Some notable results: schbench tail latency improved by a massive +75.5%; interestingly, scx_rustland outperformed EEVDF in nginx throughput by a notable +17.5% (likely thanks to its strong prioritization of short-lived, latency-sensitive tasks); PostgreSQL and FFmpeg latency metrics also saw small but consistent gains (this was expected due to the particular scheduling policy implemented by scx_rustland).

Conclusion

With the new design and optimizations in scx_rustland_core, user-space scheduling feels closer to being a viable option for many real-world use cases. In multiple benchmarks, scx_rustland even outperformed the in-kernel EEVDF scheduler. That’s quite impressive and definitely gives off some microkernel vibes.
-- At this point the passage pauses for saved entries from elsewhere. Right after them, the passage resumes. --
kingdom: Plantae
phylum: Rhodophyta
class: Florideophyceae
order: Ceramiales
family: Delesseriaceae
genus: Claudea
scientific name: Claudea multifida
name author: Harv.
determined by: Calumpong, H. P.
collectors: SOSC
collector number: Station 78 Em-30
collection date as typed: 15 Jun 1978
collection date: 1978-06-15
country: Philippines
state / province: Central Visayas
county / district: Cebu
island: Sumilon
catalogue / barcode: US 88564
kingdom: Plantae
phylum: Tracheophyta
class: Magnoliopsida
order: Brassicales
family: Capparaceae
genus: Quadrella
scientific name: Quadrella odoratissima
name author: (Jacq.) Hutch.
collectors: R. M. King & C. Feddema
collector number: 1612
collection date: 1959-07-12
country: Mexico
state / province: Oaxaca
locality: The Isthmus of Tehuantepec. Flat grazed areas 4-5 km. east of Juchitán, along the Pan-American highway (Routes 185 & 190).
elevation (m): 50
But let’s be clear: moving the kernel scheduler to a user-space Rust program doesn’t magically make everything better. There’s always some overhead (even if it’s minimal now), and most of the performance gains come from the specific scheduling policy implemented by the scheduler.

Where user-space scheduling really shines is in specialization and integration. With sched_ext, we now have the flexibility to build task schedulers tailored to specific workloads and load/unload them at runtime. And with scx_rustland_core, we can also easily integrate other user-space components, libraries, and services directly into our scheduling decisions.

For example, an exciting experiment for future work could be integrating AI into the scheduler: letting a model predict optimal time slices, deadlines, or CPU affinity based on certain observed task behavior. That could unlock new ways to optimize systems in ways traditional schedulers can’t.

I think this is an interesting are to explore in the future.